== Try it ==
Please write out again, character for character, the lines below from the very first one through the line that contains "ent certaines des", including both of those lines.

== Given entries ==
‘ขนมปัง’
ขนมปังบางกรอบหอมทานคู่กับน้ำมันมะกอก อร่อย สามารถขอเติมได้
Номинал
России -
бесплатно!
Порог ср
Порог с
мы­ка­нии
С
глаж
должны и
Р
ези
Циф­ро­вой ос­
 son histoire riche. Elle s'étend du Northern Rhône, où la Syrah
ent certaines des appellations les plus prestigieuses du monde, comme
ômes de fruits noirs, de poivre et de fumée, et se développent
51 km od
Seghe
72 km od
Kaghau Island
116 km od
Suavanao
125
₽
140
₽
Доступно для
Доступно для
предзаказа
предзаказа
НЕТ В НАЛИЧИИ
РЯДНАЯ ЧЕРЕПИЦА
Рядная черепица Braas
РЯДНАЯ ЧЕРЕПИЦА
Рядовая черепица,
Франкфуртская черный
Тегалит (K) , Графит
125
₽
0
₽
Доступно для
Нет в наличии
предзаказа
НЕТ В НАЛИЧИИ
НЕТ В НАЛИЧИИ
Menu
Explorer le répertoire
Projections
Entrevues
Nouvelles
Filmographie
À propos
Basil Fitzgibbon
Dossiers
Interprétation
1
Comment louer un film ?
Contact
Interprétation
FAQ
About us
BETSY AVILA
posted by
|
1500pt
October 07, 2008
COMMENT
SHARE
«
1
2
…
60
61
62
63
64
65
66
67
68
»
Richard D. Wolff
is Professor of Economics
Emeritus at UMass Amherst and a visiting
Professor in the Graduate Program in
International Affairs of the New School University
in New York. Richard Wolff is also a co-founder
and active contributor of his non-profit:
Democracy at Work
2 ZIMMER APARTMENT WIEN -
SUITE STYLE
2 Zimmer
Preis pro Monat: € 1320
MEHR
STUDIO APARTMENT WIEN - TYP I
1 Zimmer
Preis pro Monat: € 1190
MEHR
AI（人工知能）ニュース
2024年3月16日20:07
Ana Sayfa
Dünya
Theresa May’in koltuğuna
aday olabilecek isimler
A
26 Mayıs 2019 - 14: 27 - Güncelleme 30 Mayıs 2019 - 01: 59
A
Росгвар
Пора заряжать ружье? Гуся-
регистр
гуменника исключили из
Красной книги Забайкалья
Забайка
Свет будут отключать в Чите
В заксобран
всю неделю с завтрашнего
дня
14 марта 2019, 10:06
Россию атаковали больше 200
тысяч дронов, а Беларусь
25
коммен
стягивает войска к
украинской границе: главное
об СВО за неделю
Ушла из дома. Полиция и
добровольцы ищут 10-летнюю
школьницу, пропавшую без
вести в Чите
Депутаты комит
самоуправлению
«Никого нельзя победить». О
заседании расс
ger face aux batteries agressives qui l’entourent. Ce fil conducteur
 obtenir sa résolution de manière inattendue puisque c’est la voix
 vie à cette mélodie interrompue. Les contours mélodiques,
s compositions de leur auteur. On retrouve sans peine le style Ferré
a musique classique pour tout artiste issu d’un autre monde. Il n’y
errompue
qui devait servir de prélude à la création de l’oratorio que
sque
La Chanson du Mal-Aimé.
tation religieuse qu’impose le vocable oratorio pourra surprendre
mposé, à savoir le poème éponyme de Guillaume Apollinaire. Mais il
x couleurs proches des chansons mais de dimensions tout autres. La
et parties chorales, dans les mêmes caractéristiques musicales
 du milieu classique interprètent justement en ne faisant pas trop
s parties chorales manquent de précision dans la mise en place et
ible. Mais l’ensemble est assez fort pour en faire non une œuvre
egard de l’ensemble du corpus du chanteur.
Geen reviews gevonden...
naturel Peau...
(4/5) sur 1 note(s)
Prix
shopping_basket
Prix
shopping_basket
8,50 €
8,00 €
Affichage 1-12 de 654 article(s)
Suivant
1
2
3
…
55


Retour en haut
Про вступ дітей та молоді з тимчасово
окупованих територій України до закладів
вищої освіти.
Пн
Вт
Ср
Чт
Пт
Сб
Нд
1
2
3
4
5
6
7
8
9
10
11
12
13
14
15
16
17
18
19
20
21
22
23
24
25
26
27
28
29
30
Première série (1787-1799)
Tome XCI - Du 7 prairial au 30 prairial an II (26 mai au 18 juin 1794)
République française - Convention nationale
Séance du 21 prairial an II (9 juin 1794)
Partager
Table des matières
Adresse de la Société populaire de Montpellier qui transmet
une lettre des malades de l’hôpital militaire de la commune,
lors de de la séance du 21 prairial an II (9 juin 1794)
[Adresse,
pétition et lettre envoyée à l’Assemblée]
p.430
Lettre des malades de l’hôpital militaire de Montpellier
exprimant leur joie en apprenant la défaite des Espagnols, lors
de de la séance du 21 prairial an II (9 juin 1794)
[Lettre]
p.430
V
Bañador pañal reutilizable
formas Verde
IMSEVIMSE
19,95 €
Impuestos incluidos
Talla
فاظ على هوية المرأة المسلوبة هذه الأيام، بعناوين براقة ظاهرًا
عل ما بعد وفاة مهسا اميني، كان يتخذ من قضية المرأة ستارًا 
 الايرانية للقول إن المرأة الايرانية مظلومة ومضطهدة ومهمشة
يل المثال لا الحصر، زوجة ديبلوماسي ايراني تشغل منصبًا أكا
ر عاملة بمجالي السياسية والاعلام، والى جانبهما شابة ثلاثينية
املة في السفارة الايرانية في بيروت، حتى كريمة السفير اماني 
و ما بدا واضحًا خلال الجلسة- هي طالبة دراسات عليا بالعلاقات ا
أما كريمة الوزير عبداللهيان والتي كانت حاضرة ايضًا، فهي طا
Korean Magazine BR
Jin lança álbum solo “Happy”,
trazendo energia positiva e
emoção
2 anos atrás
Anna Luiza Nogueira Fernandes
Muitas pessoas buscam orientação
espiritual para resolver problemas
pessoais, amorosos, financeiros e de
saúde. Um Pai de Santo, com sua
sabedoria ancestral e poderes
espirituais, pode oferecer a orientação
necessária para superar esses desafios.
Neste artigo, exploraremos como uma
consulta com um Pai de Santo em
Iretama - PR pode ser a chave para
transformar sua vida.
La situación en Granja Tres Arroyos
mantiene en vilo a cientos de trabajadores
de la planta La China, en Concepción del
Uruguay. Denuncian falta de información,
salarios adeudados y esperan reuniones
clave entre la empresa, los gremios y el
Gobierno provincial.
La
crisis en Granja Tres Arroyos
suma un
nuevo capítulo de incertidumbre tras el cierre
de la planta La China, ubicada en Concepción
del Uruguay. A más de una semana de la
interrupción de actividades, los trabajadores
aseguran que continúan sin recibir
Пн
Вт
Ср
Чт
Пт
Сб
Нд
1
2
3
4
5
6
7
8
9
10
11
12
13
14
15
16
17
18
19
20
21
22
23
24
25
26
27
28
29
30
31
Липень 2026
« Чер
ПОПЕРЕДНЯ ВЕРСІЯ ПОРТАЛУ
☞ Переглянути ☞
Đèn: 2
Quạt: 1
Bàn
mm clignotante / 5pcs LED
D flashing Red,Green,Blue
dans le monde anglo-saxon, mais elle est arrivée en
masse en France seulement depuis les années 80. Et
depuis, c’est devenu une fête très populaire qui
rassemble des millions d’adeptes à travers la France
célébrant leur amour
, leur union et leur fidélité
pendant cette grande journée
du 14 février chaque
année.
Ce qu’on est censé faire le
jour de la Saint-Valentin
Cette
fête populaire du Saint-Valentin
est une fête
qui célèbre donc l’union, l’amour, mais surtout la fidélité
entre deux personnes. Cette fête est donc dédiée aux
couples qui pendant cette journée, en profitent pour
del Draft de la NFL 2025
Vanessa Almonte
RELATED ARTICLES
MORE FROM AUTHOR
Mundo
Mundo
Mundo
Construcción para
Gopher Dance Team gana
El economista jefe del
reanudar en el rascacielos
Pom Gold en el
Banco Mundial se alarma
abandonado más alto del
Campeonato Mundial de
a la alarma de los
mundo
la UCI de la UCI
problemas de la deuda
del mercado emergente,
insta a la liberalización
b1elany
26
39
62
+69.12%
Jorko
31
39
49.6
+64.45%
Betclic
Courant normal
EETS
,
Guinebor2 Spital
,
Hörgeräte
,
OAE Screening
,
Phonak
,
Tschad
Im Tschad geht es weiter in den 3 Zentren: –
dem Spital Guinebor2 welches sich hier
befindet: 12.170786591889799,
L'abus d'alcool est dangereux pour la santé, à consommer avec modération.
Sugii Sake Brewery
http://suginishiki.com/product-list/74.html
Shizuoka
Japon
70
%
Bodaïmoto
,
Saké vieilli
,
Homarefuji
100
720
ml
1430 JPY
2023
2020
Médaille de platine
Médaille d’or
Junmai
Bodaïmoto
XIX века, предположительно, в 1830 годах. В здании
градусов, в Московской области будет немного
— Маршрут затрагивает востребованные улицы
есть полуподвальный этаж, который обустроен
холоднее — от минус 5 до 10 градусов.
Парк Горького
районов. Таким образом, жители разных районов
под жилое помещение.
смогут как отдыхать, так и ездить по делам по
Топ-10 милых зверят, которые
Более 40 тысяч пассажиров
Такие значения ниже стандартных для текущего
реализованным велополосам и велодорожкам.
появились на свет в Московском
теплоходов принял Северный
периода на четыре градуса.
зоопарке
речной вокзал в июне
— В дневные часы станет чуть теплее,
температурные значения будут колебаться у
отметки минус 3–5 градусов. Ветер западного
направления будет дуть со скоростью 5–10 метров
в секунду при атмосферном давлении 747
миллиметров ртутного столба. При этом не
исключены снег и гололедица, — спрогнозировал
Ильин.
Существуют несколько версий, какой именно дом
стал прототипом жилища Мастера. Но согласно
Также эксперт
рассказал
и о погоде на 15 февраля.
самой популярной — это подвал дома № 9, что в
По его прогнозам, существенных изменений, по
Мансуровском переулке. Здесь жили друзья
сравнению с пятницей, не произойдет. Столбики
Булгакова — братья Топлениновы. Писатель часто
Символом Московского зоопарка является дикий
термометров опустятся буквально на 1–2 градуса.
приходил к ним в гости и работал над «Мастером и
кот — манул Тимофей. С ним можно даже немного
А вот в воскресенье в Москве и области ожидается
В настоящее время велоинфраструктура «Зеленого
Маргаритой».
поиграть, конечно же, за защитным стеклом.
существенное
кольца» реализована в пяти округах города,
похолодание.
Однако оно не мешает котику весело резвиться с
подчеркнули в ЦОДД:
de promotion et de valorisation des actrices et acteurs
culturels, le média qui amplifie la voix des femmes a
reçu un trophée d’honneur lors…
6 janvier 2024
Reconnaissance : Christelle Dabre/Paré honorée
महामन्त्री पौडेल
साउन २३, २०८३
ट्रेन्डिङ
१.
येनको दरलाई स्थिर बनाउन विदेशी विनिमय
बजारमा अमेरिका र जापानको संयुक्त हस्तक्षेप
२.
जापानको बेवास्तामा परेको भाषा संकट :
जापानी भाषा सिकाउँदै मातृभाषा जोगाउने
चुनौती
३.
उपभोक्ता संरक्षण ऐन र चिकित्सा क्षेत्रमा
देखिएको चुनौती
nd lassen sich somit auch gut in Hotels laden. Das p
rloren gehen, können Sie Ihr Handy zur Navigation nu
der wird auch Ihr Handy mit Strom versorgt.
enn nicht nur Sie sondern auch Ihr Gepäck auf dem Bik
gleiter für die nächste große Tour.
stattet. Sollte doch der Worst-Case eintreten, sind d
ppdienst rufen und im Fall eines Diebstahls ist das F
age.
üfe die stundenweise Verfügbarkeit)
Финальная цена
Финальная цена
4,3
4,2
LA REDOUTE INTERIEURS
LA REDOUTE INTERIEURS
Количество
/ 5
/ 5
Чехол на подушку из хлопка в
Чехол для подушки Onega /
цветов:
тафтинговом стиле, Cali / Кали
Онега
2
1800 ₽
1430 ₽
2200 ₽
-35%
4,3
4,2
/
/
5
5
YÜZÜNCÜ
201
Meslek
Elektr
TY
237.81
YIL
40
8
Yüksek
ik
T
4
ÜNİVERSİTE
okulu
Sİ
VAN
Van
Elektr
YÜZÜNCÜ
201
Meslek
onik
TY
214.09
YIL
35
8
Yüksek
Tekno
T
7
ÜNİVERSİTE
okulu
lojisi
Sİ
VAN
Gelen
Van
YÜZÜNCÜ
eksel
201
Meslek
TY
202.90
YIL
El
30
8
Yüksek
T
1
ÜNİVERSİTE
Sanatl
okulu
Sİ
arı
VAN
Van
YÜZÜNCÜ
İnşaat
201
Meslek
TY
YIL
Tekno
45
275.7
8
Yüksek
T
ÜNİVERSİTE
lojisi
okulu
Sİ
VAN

== Answer for this exercise ==
‘ขนมปัง’
ขนมปังบางกรอบหอมทานคู่กับน้ำมันมะกอก อร่อย สามารถขอเติมได้
Номинал
России -
бесплатно!
Порог ср
Порог с
мы­ка­нии
С
глаж
должны и
Р
ези
Циф­ро­вой ос­
 son histoire riche. Elle s'étend du Northern Rhône, où la Syrah
ent certaines des appellations les plus prestigieuses du monde, comme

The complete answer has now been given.